To get the positioning of the camera right for each frame We made a simple setup that parented the camera to locator/null object that was placed at the focal point. The null object was then animated to rotate 15 degrees over 18 frames:
To get the spacing correct between frames we set the rotation animation curve to represent a constant speed (with no acceleration or deceleration):
Post Production
It’s worth noting that when it came to rendering the shot, We used the same general techniques used for rendering CG for feature film. Mostly this meant rendering multiple layers to EXR files for use with a compositing software.

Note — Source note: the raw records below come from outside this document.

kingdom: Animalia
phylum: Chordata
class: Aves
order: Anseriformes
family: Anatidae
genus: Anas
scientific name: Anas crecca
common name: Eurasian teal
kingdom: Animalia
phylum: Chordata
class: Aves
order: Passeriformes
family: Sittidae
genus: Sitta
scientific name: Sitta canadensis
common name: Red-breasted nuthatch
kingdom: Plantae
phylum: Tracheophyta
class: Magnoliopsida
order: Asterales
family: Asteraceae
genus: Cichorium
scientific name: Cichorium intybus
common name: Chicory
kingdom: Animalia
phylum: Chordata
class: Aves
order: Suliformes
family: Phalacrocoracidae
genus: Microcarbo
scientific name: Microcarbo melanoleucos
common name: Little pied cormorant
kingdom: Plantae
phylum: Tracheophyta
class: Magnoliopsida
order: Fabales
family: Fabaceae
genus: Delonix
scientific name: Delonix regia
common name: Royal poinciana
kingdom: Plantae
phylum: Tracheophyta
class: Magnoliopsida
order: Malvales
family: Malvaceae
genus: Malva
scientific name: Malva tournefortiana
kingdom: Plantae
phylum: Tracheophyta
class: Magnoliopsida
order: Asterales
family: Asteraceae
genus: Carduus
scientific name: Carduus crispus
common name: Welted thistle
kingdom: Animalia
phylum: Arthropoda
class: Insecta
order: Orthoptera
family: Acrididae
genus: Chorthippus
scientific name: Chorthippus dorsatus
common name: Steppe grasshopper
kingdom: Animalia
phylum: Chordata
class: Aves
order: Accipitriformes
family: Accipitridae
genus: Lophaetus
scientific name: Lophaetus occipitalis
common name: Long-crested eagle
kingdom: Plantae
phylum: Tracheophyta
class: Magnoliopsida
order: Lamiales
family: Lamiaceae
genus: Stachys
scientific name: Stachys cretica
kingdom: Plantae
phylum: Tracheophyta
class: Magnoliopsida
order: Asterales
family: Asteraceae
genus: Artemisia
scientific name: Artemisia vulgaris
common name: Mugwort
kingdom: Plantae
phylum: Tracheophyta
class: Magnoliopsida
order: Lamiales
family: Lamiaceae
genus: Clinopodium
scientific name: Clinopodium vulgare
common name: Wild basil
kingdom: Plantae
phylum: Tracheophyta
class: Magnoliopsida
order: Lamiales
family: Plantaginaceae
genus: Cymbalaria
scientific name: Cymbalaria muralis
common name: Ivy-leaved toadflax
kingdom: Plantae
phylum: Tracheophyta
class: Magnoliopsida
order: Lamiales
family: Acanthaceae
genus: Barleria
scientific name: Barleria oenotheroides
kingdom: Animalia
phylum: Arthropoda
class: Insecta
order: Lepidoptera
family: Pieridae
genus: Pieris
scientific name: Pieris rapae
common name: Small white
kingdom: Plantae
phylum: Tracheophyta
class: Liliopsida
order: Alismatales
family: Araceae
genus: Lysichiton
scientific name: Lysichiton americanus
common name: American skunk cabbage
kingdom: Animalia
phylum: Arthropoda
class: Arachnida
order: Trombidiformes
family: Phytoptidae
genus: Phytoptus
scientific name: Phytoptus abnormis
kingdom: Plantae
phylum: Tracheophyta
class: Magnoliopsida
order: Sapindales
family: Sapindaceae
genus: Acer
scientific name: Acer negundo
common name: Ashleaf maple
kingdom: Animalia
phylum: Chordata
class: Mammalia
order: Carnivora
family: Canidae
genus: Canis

Blender has a great compositor, but for this I opted to use the Foundry’s Nuke. Usually, we would separate out a great many passes to access the specular component, diffuse component, indirect illumination etc. This time however, we had pretty long render times due to the use of hair in my scene. So I opted for simply separating out the foreground, mid ground and background elements, the atmospheric elements and the different light passes.
In Nuke these were composited into the final image that was then taken across to Adobe Photoshop.
In Photoshop We increased the canvas size by 0.2 inches to allow for the bleed required by us. We also converted the colour space to RGB. We recorded this into an action and used the file->automate->batch command to apply this action to all 18 images.